Closed ojamas closed 7 years ago

ojamas commented 7 years ago

Currently when selecting a feature, the layer that the feature belongs to and the feature itself remain on the map. There is no easy way to remove just that feature - instead the whole layer has to be removed.

I created a workaround for selecting boroughs and showing only the neighborhoods of the selected boro while still being able to select a different boro by creating a new query to return only the selected boro's neighborhoods... This is not ideal as it involves another query and API call.

This seems to be a potential solution but I have not determined how or if it will work for my implementation.

GOAL: It would be nice to be able to select a boro or neighborhood and have only that feature removed from the map to reveal the layer "below" it. For example, selecting Manhattan would display a map containing the Manhattan neighborhoods and the other four boros. Selecting Lower East Side within Manhattan would display the streets of the Lower East Side as well as the surrounding neighborhoods as seen before selecting Lower East Side.

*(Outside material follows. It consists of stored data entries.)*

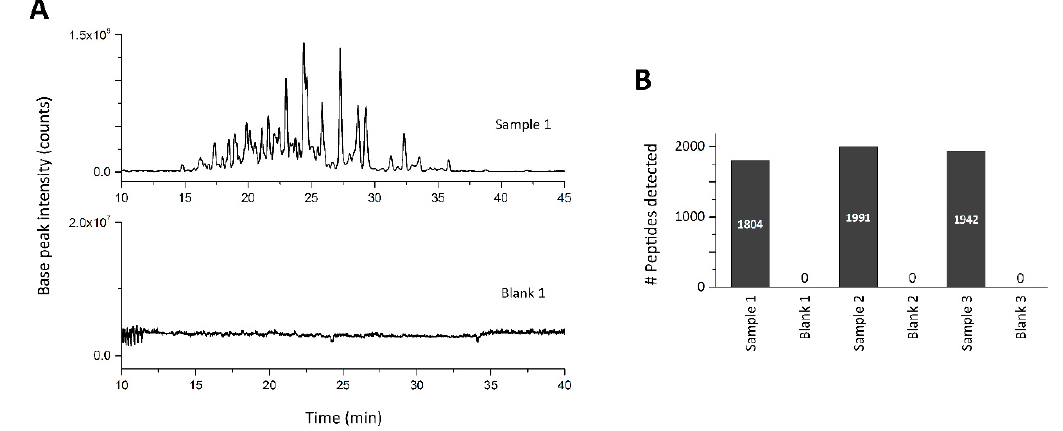
Figure 3. Carryover analysis of CESI-MS when analyzing a digested SiO 2 NM protein corona followed by a water blank. ( A ) Base peak electropherograms of SiO 2 NM protein corona above base peak electropherogram of subsequent blank injection. ( B ) Peptides identified in each sample injection and subsequent blank.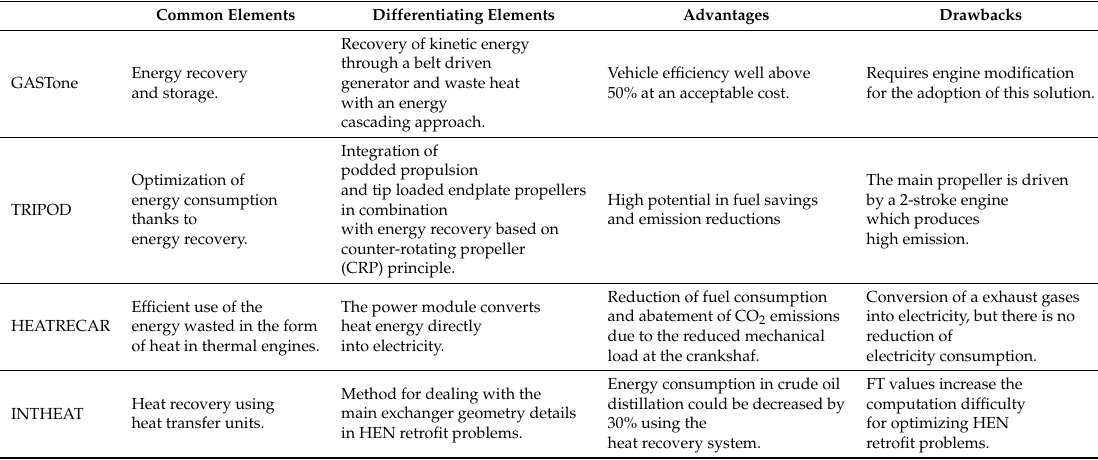
Table 1. Summary of proposals for waste energy recovery in other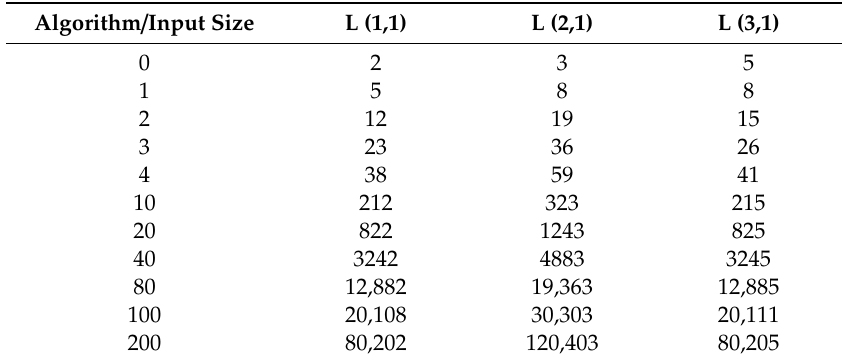
Table 3. Comparison of running times (in milliseconds) for each of the coloring algorithms for di ff erent input sizes (number of subscribers).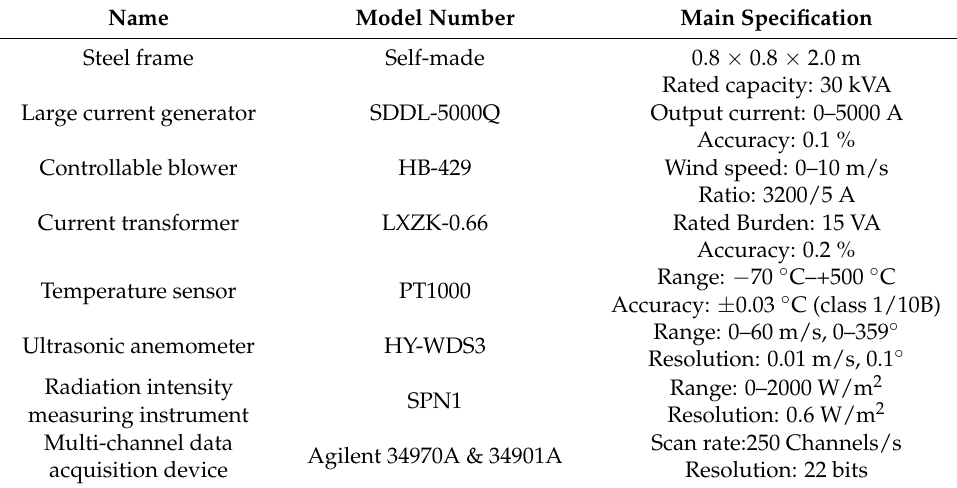
Table A1. Main parameters of experimental equipment in temperature rise test platform.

ojamas commented 7 years ago

FIX: Using two new objects and Leaflet Feature Groups for both boroughs and neighborhoods, I have made it so that each feature can be hidden/shown independent of the "layer category" (such as boroughs).

Objects: boroArr & nbhdArr These objects are constructed during the onEachFeature functions for boroughs and neighborhoods. They map the names of the boroughs or neighborhoods as properties to the Layer object itself. NOTE: while they are technically objects in Javascript, they are created as arrays. This method allows for dynamic property definitions, needed in this implementation.

Creation: boroArr[feature.properties.boro_name] = layer;

Example: boroArr = {"Brooklyn" = Layer Object, "Bronx" = Layer Object ... etc}

These layers can then be added dynamically to the Feature Groups (boroFG and nbhdFG). This allows a single borough to be removed upon selection and then replaced when selecting another borough. Neighborhoods function in much the same way.

FUTURE: I'm not positive this approach will prove perfect for the future. There is also the question of performance and memory, I would imagine, since each array/object must hold all of the features at the same time. There are a finite amount of boroughs and neighborhoods, so at least this issue shouldn't scale.